Sinopsis
A pesar del éxito del que disfrutó en vida y que ha llegado intacto hasta nuestro días, Claude Lorrain (Claudio de Lorena) no fue un genio. Fue más bien un trabajador modesto que se empleó con dedicación a pintar el esplendor de la naturaleza, consiguiendo reflejarlo con los mejores efectos atmosféricos y luminosos en sus cuadros, en los cuales el paisaje va a ser el gran protagonista.

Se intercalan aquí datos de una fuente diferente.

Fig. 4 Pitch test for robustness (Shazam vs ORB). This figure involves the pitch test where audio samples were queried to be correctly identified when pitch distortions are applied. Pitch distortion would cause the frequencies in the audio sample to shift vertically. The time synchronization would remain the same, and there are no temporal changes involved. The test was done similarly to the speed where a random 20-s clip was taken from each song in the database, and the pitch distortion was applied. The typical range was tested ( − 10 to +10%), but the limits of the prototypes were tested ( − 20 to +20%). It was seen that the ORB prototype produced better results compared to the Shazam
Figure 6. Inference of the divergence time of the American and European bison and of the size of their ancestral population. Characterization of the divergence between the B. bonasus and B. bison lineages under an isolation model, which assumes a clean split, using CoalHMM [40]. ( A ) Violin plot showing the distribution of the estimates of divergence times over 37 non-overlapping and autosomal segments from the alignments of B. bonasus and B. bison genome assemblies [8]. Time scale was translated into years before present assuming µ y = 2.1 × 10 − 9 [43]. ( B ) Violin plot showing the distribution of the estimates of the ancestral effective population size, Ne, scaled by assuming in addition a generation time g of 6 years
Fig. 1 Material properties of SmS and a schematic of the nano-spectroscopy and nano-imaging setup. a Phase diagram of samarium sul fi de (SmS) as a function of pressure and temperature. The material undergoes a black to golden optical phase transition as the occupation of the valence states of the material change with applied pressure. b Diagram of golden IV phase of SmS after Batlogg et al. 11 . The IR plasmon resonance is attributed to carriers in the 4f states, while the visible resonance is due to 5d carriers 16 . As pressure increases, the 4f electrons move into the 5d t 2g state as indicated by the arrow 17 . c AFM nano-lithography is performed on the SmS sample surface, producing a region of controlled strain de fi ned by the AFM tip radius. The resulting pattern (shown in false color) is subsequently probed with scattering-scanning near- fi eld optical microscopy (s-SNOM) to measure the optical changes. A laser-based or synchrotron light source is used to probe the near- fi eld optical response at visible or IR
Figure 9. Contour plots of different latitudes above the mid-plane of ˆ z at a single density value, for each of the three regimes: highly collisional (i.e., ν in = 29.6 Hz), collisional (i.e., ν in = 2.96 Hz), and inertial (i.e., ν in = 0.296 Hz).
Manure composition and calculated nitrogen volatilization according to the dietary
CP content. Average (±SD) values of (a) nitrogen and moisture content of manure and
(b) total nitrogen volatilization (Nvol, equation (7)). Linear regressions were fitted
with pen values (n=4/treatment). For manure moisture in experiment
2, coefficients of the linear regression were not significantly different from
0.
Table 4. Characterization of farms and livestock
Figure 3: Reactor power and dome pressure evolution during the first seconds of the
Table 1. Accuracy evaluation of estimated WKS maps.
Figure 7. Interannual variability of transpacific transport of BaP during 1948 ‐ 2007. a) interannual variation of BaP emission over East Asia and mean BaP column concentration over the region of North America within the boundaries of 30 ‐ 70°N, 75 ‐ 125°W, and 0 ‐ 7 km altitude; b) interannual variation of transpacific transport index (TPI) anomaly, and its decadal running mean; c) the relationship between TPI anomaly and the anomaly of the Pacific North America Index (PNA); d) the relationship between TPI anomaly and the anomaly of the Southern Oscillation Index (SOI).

Por imposición de los comitentes, casi todos los cuadros pintados por Laude Lorrain representan algún tema pastoril, histórico o heroico, pero aquellos clientes no estuvieron interesados por las figuras que aparecen en esas obras sino por los amaneceres y las puestas de sol que tiñen de un color dorado y homogéneo idílicas campiñas y ensenadas, ya que en el segundo tercio del siglo SVII en Roma se estaba desarrollando un gusto por la contemplación de imágenes bellas, sin que en las pinturas fuera necesaria la aparición de alambicados discursos morales.
La belleza ideal que desprende su obra no responde a un canon métrico, como lo puede hacer una escultura de Policleto, sino que emana de la serenidad y la perfección de una naturaleza esplendorosa que se muestra bajo la suave luz de un sol que ilumina un mundo acogedor y placentero.